_Work order_. Count the lines below that contain the string "series", matching case exactly, and give only the number.
─── Stored data ───
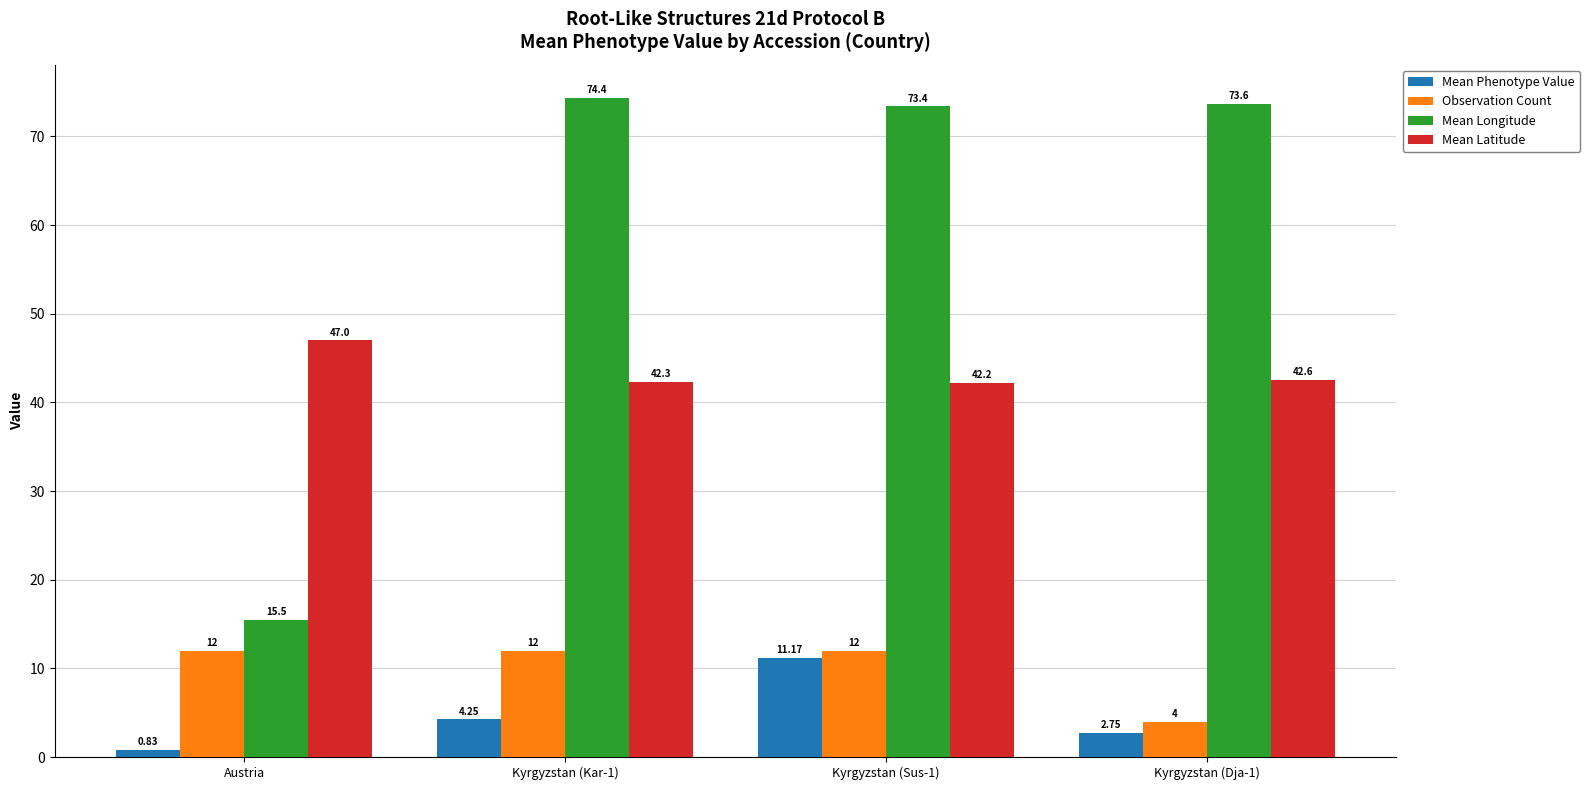

What is the sum of the Mean Phenotype Value values at Kyrgyzstan (Kar-1) and Kyrgyzstan (Sus-1)?

15.4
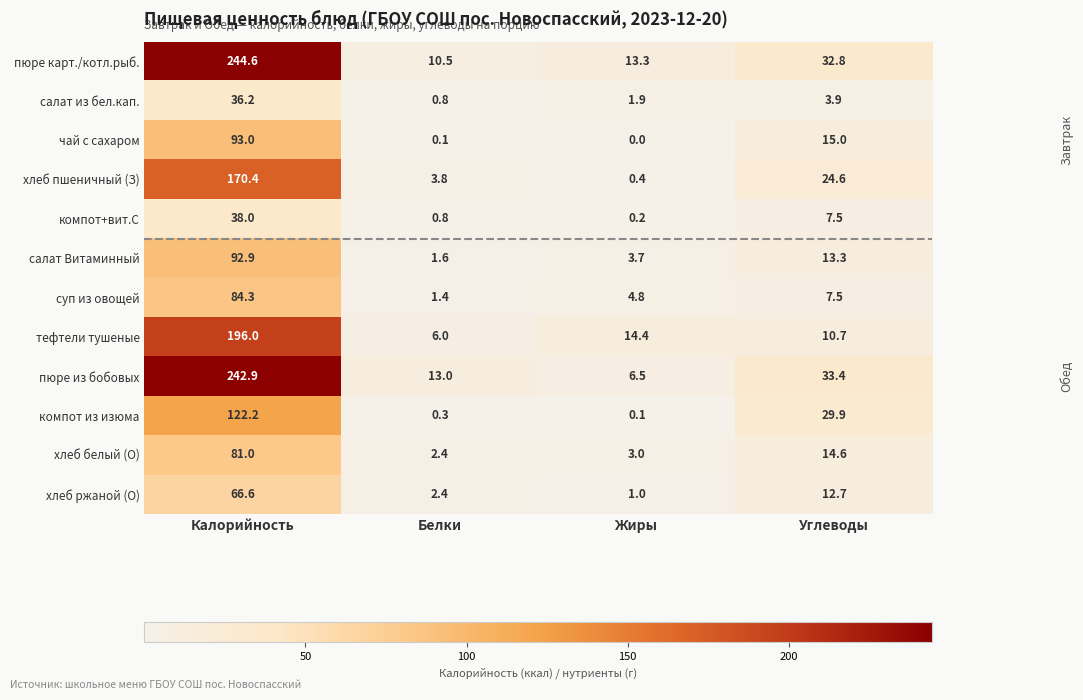

Where does the хлеб ржаной (О) series first go above 12?

Калорийность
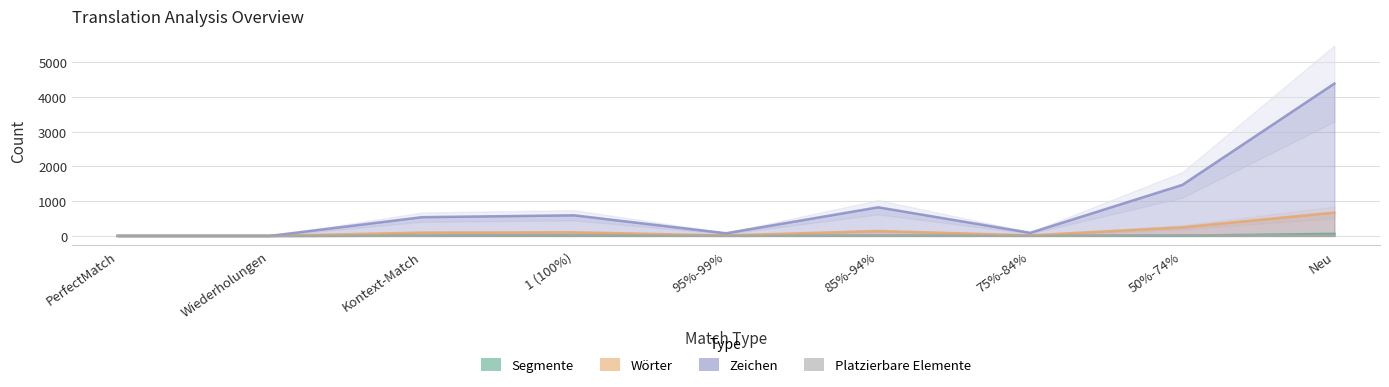

What is the difference between the second highest and minimum values in the Wörter series?

247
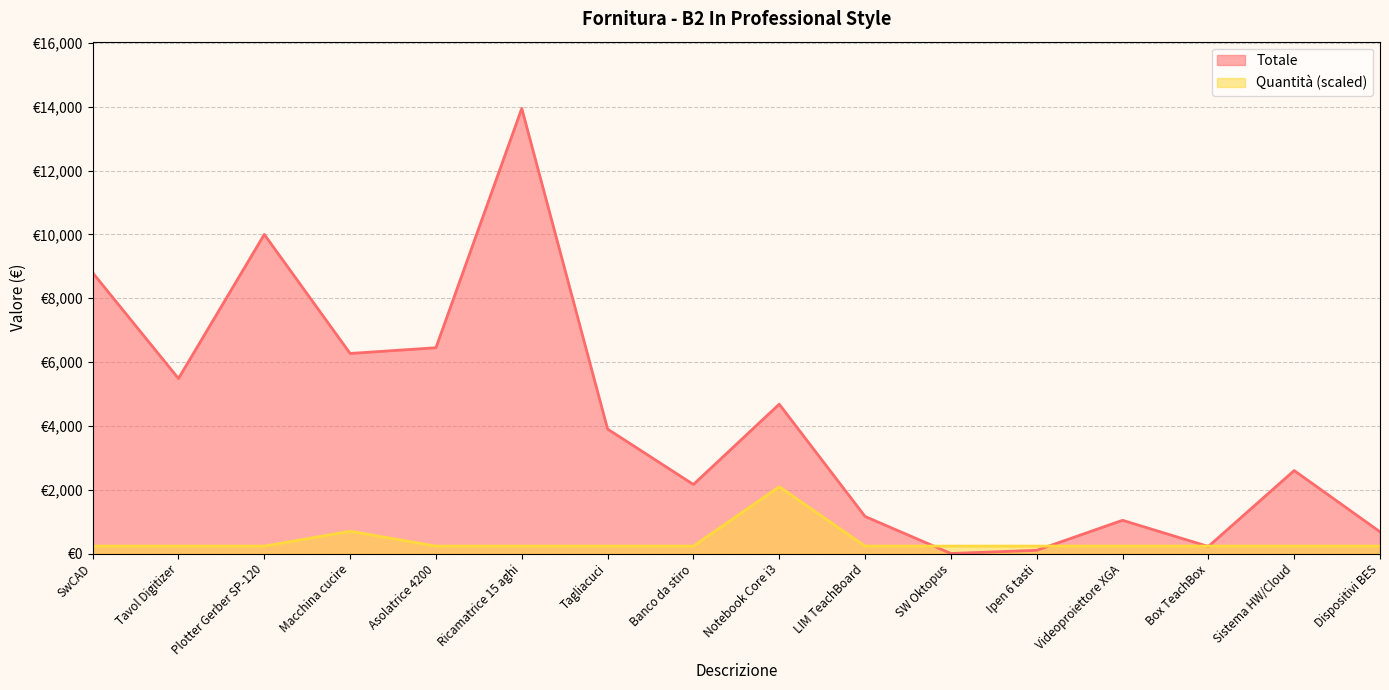

Between which two adjacent categories do Totale and Quantita first intersect?

LIM TeachBoard and SW Oktopus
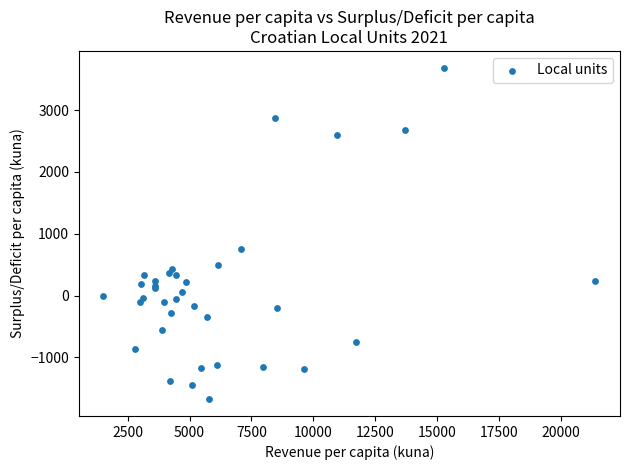

What Y value in the scatter plot is closest to 1004?

752.1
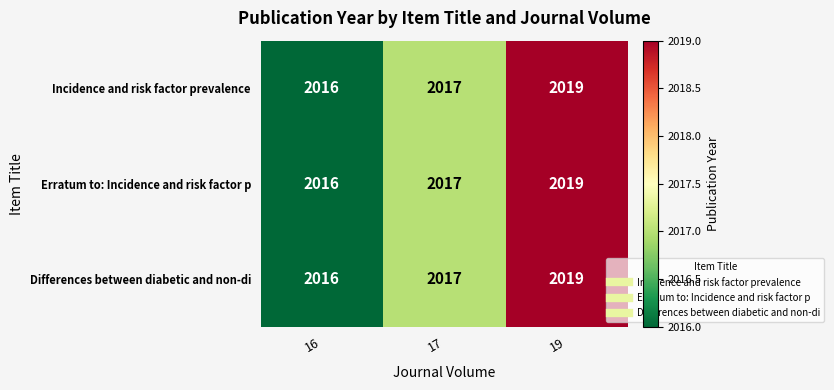

Which label corresponds to the largest value in the chart?

19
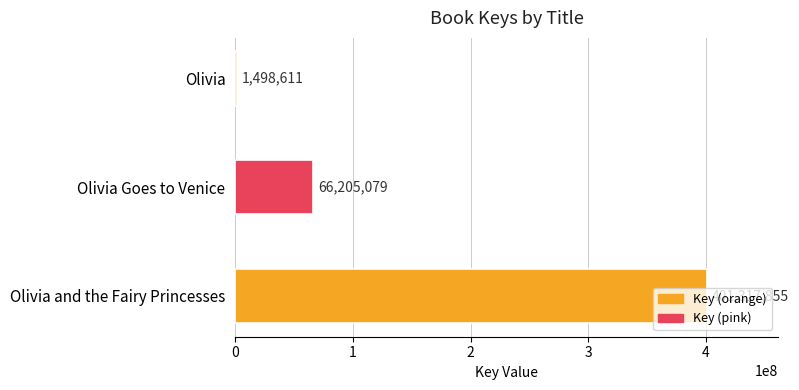

True or false: the data shows 635687791 at Olivia and the Fairy Princesses.

False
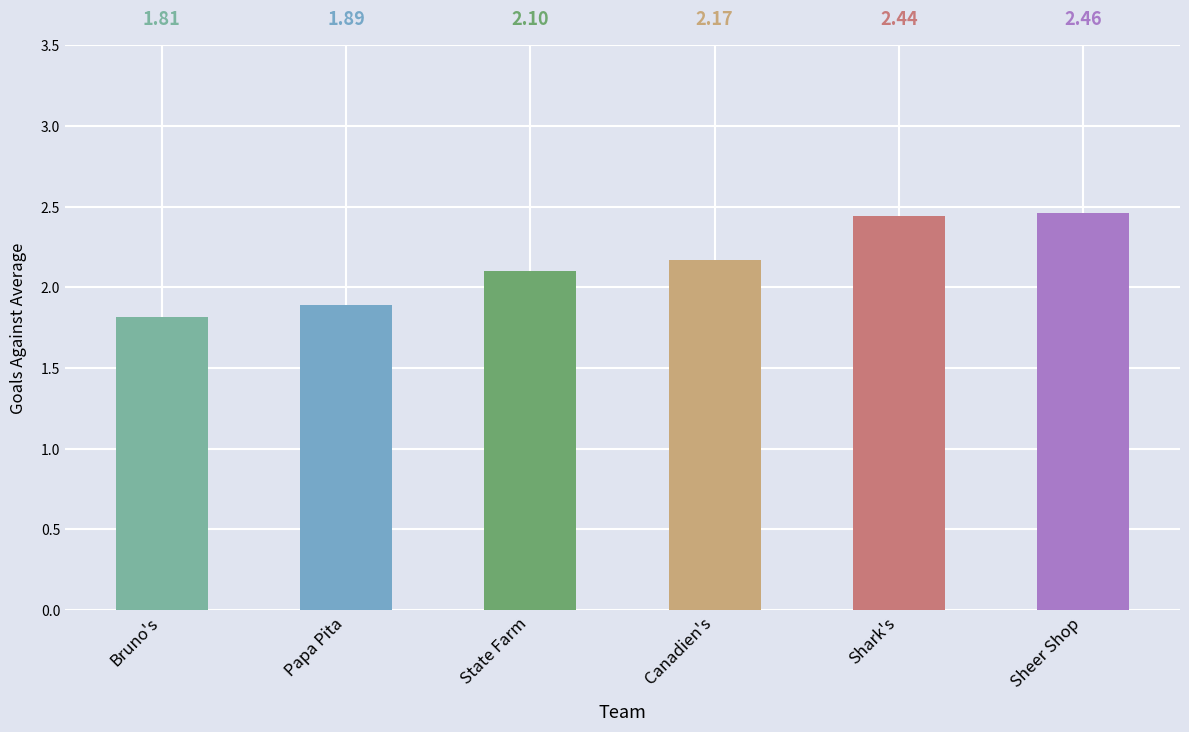

What is the label of the 2nd bar from the left?

Papa Pita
───
_Task answer_. 2